- **Supplied data**

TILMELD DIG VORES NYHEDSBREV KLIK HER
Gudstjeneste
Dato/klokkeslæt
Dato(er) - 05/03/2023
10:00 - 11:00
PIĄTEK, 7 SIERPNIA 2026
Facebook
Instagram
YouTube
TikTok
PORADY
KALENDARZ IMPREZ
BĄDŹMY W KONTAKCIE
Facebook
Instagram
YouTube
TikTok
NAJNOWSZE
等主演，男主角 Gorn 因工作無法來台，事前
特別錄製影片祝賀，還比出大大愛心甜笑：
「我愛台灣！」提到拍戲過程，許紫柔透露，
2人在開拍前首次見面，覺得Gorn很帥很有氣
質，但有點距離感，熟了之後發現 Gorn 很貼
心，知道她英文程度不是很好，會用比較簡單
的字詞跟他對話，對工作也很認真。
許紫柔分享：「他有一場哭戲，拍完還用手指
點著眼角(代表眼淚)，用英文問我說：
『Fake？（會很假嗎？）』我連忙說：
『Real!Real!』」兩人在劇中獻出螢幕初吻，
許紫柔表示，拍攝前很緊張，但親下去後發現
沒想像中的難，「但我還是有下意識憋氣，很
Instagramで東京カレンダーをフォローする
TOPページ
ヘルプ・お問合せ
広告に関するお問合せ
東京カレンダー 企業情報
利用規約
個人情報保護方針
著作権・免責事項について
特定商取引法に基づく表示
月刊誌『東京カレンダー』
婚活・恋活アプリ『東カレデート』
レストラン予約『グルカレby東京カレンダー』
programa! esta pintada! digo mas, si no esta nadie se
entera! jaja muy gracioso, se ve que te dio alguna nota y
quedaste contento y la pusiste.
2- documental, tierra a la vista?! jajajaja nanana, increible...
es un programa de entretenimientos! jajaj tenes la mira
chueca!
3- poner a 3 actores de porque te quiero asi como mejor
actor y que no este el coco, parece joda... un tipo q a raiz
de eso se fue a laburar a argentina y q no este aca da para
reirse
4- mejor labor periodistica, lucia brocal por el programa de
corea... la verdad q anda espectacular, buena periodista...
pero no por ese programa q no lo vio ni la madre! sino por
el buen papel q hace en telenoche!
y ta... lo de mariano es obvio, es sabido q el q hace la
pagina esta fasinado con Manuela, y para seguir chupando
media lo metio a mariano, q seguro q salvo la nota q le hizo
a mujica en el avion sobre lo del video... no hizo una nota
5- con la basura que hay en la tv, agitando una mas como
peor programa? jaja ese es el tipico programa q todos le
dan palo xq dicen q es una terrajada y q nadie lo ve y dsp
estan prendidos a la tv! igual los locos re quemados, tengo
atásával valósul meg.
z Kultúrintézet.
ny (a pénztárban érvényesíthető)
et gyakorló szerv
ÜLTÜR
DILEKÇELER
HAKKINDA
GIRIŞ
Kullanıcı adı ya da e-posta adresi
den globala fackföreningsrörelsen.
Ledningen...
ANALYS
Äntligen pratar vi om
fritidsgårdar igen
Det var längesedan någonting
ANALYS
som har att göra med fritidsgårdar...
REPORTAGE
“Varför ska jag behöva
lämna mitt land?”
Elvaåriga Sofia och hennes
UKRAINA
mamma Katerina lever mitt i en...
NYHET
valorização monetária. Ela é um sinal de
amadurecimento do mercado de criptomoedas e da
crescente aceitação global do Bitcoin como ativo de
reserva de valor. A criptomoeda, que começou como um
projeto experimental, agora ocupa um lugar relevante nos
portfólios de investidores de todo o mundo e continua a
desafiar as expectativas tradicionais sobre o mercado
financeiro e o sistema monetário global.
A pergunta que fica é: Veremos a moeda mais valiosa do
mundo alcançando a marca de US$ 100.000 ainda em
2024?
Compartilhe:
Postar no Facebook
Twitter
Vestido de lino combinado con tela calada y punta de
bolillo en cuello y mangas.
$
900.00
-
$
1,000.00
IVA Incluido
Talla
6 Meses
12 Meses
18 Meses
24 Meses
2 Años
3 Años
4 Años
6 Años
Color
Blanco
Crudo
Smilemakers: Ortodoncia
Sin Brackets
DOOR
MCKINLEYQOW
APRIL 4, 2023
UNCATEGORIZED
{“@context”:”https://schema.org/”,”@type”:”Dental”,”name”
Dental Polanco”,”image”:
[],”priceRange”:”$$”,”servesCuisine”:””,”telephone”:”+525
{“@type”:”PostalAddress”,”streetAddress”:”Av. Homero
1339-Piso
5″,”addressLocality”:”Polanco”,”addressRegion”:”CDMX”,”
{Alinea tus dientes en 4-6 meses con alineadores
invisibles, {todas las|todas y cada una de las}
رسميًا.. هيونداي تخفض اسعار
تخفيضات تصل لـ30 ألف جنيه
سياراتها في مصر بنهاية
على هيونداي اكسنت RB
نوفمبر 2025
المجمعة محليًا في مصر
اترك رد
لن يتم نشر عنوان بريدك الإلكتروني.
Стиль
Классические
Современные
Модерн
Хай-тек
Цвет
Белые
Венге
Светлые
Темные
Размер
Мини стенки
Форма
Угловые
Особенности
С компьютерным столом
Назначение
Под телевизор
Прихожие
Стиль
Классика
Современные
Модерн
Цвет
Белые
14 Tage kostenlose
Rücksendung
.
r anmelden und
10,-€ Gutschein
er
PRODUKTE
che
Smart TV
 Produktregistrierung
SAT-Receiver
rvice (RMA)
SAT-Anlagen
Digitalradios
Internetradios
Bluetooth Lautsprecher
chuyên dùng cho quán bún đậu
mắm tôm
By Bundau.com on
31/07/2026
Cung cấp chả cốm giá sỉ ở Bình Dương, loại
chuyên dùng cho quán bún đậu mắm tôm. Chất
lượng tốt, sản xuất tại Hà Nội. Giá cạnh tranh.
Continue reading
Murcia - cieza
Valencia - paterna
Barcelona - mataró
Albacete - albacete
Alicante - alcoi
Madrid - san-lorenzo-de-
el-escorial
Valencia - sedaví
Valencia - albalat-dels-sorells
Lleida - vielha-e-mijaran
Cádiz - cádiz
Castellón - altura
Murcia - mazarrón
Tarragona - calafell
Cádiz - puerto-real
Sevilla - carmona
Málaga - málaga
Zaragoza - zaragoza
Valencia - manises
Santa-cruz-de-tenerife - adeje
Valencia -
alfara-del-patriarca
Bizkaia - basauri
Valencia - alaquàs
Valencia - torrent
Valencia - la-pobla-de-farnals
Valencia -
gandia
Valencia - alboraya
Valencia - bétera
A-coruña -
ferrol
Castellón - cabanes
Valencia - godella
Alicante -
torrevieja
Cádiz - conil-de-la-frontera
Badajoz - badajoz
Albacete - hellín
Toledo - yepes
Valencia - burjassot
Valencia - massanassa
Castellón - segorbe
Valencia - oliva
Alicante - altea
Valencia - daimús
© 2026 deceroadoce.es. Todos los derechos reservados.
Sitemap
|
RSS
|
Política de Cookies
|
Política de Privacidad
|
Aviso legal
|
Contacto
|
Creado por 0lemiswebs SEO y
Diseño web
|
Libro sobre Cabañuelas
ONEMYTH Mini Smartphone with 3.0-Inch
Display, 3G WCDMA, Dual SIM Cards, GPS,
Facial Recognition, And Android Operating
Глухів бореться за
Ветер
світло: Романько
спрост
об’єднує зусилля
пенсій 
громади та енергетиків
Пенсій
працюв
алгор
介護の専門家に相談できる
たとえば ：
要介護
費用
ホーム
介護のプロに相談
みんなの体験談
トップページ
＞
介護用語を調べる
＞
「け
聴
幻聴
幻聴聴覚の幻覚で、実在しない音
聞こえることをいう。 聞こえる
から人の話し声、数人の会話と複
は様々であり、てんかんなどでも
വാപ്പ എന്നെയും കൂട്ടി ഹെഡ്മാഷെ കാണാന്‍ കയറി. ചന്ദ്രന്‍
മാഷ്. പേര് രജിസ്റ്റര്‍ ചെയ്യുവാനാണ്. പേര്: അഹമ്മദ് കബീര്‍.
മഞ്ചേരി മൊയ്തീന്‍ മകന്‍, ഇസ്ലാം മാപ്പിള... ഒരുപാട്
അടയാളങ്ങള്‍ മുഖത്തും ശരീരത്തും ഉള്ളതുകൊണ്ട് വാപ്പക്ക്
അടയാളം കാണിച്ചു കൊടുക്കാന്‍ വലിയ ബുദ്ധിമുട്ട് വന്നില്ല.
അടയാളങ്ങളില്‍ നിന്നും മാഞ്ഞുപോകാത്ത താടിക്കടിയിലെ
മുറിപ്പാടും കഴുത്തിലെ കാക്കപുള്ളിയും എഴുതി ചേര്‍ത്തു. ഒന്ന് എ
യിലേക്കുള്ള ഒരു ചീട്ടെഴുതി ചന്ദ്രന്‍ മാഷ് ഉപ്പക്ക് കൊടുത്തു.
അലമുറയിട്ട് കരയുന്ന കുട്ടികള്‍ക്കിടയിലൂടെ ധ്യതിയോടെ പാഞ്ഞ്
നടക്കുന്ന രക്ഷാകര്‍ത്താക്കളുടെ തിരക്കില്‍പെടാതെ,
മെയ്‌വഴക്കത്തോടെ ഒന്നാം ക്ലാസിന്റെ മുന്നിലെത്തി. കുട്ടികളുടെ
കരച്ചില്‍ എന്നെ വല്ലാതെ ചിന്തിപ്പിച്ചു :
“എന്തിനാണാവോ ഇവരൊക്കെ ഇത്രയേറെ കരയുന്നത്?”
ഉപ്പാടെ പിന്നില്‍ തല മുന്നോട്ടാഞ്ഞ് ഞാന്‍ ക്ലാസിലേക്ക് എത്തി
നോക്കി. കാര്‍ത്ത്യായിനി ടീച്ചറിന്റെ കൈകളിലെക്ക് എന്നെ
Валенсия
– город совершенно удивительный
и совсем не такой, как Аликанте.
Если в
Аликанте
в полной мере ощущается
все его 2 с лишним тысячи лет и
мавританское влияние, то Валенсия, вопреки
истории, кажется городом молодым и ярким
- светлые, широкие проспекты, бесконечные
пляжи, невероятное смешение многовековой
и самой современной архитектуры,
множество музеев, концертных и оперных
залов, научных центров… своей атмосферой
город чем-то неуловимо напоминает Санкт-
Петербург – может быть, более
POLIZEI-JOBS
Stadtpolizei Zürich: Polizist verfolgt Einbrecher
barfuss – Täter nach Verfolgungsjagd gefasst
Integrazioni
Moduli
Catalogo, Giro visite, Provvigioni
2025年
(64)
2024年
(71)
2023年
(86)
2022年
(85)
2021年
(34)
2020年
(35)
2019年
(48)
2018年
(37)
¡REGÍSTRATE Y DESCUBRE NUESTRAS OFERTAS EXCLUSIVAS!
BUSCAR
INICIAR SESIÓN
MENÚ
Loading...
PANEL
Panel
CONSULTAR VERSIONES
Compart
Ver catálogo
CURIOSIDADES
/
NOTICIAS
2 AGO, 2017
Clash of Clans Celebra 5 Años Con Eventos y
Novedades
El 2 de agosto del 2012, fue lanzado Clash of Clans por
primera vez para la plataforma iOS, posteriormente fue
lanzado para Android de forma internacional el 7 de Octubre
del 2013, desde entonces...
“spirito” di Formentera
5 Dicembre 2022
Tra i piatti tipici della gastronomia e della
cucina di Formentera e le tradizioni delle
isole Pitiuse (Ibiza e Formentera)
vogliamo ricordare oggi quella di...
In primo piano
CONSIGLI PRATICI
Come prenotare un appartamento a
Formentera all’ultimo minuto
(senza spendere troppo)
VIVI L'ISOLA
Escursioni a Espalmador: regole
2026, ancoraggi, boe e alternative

- **Exercise description**
Among the lines of the data, which ones contain the word "هيونداي"? Show them.

- **Output for this exercise**
رسميًا.. هيونداي تخفض اسعار
على هيونداي اكسنت RB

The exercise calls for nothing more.